May 20, 2009
Forex rates curb Brazil's soy trade despite high prices
Brazil soy trade was choppy on unfavourable foreign exchange rates despite surging international prices, industry participants said Tuesday (May 19).
The Chicago Board of Trade's July soy futures contract settled 15 1/2 cents higher at US$11.62 and November soy finished 9 cents higher at US$9.96 on Tuesday.
Industry participants said, however, that despite the higher international soy prices, the unfavourable forex dampened trade. Brazilian soy producers were reluctant to sell as they received less cash for their beans in the local currency.
One dollar dove to 2.03 Brazilian reals from around BRL2.08 on Monday.
"The CBOT price is beautiful, but the dollar has been terrible and trade has stopped," said a chief trader at a US soy exporter.

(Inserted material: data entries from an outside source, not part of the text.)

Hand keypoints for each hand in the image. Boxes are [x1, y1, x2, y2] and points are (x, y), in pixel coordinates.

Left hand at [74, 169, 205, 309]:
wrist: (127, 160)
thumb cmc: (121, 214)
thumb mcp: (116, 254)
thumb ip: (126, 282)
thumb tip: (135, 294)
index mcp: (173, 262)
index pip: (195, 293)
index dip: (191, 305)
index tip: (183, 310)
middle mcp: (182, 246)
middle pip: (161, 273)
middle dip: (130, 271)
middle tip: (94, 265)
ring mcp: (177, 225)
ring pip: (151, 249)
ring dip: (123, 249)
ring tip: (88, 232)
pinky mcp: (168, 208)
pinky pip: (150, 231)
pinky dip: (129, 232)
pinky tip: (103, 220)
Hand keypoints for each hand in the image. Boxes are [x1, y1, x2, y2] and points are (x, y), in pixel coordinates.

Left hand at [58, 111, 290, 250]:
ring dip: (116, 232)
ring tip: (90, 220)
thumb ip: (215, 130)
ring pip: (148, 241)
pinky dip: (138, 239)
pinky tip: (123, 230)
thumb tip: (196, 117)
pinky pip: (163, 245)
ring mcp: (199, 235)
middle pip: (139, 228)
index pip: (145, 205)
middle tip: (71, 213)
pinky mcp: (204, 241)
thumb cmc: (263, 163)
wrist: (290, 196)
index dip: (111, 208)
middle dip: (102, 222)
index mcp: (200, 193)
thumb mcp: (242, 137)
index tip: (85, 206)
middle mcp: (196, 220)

Brazilian producers have sold 63 percent of their soy as of May 15 compared with 61 percent the week before and a five-year average of 67 percent, according to local consultancy Celeres.
Overall, Brazil's trade for soy has slowed this month after brisk sales last month largely due to Chinese buying, said industry participants.
These Chinese buyers have now stepped out of the market due to the high prices, the trader said.
On the other hand, Brazil has been shipping good volumes of soymeal this month, said industry participants. This is as a result of Argentina - the largest exporter of meal - having a smaller soy crop and being largely out of the market, they said.
Soymeal trade, however, was brisk as the US tends to focus on its own domestic soymeal needs and is also in its inter-harvest period. Because of this, meal buyers have turned to Brazil, the trader said.
Steve Cachia, an analyst at local consultancy Cerealpar, agreed that the forex took the shine off the CBOT rally Tuesday.
Prices didn't move much on the local spot market, with soybean prices at Paranagua, the main grains port, trading at around BRL53 per 60-kilogram bag. This compared to around BRL54 per bag last week.
Cachia said that with over 60 percent of the soy sold, many farmers already have the resources to pay for the next harvest and will start to speculate. They will hold out for better prices, he said.
Cerealpar said buyers Tuesday were looking for around 40 cents over the July contract on CBOT, while sellers wanted 43 cents over the same contract.
David Brew, a broker at Brasoja in the south of Brazil, said the soy trade has been brisk in Rio Grande do Sul, the No. 3 soy-producing state. Final beans are being harvested there.
Logistics problems have also occurred in Rio Grande do Sul, he said, because of a large amount of wheat and corn occupying silo capacity as the new beans arrived.
If the drought hadn't reduced the soy harvest in Rio Grande do Sul by 2 million tonnes, there would not have been enough silo capacity for a larger harvest, Brew said.
Brazil is the world's No. 2 soy producer after the US.